**Opdracht**
Op welke datum werd volgens het fragment over de rechtszaak het verzoekschrift bij de griffie van het Gerecht neergelegd?
══ Fragment om te lezen ══
Kabushiki Kaisha Fernandes, gevestigd te Tokyo (Japan), vertegenwoordigd door R. Hacon, N. Phillips en I. Wood, advocaten,

verzoekster,

tegen

Bureau voor harmonisatie binnen de interne markt (merken, tekeningen en modellen) (BHIM), vertegenwoordigd door S. Laitinen als gemachtigde,

verweerder,

tussenkomende partij voor het Gerecht,

Richard John Harrison, wonende te Doncaster, South Yorkshire (Verenigd Koninkrijk), vertegenwoordigd door M. Edenborough, barrister, en S. Pilling, solicitor,

betreffende een beroep tegen de beslissing van de eerste kamer van beroep van het Bureau voor harmonisatie binnen de interne markt (merken, tekeningen en modellen) van 4 december 2000 (zaak R 116/2000-1),

wijst

HET GERECHT VAN EERSTE AANLEG (Vierde kamer),

samengesteld als volgt: M. Vilaras, kamerpresident, V. Tiili en P. Mengozzi, rechters,

griffier: J. Plingers, administrateur,

gezien het op 20 februari 2001 ter griffie van het Gerecht neergelegde verzoekschrift,

gezien de op 15 juni 2001 ter griffie van het Gerecht neergelegde memorie van antwoord van het BHIM,

gezien de door interveniënt op 7 juni 2001 ter griffie van het Gerecht neergelegde memorie van antwoord,

na de terechtzitting op 10 juli 2002,

het navolgende

Arrest

Het rechtskader

1.
    Artikel 43, leden 2 en 3, van verordening (EG) nr. 40/94 van de Raad van 20 december 1993 inzake het gemeenschapsmerk (PB 1994, L 11, blz. 1), zoals gewijzigd, luidt als volgt:

„2.    Op verzoek van de aanvrager levert de houder van een ouder gemeenschapsmerk die oppositie heeft ingesteld, het bewijs dat in de vijf jaar vóór de publicatie van de aanvrage om een gemeenschapsmerk het oudere gemeenschapsmerk in de Gemeenschap normaal is gebruikt voor de waren of diensten waarvoor het ingeschreven is en waarop de oppositie gebaseerd is, of dat er een geldige reden is voor het niet gebruiken, voorzover het oudere merk op die datum sinds ten minste vijf jaar ingeschreven was. Kan dat bewijs niet worden geleverd, dan wordt de oppositie afgewezen. Wordt het oudere gemeenschapsmerk slechts gebruikt voor een deel van de waren of diensten waarvoor het ingeschreven is, dan wordt het voor het onderzoek van de oppositie geacht alleen voor dat deel van de waren of diensten ingeschreven te zijn.
═══
══ Verzameld materiaal ══
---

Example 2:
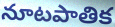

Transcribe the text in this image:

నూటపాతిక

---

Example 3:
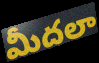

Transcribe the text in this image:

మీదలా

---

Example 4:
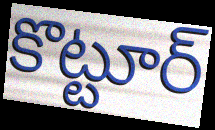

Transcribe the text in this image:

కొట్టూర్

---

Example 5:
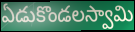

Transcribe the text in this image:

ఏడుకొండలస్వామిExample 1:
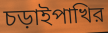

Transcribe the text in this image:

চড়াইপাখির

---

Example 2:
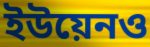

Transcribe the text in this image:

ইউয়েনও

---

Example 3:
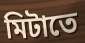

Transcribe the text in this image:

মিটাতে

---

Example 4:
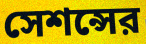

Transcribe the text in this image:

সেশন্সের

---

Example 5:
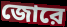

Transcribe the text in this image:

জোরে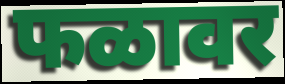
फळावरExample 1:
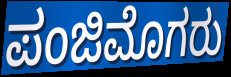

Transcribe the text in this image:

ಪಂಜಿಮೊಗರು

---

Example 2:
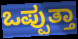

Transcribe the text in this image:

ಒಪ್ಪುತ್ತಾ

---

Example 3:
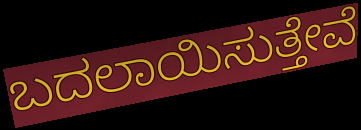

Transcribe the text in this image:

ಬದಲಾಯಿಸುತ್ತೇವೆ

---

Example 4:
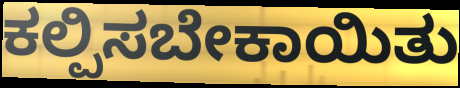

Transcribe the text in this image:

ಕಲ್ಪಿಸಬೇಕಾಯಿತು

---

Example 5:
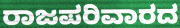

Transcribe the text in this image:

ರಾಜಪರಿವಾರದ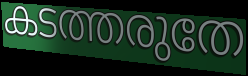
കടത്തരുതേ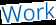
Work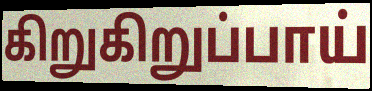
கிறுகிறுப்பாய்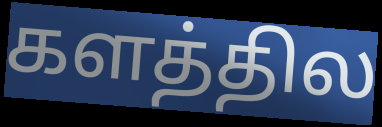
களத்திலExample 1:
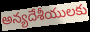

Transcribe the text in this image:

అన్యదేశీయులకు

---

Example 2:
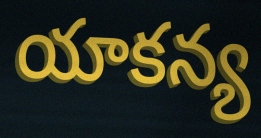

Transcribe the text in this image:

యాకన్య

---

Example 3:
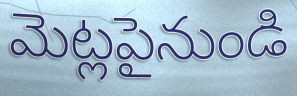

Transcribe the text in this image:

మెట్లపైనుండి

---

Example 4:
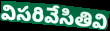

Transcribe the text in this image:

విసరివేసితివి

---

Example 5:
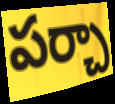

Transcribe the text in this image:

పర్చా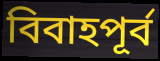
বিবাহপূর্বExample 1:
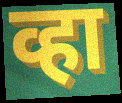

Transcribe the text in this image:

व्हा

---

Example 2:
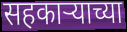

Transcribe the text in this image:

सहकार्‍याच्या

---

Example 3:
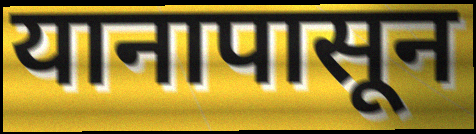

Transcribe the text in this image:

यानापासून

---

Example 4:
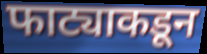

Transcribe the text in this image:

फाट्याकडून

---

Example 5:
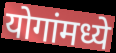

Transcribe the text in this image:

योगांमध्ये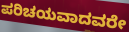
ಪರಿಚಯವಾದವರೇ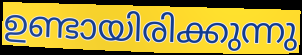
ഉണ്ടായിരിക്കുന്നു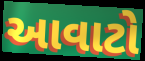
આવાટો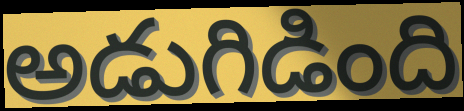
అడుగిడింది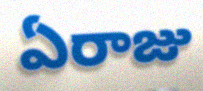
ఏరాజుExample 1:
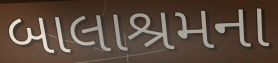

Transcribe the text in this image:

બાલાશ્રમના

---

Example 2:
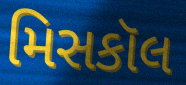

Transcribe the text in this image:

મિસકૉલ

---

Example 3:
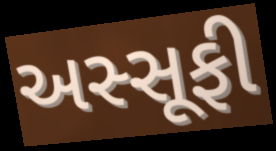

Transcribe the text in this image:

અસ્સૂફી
═══
**Oplossing**
Op 20 februari 2001.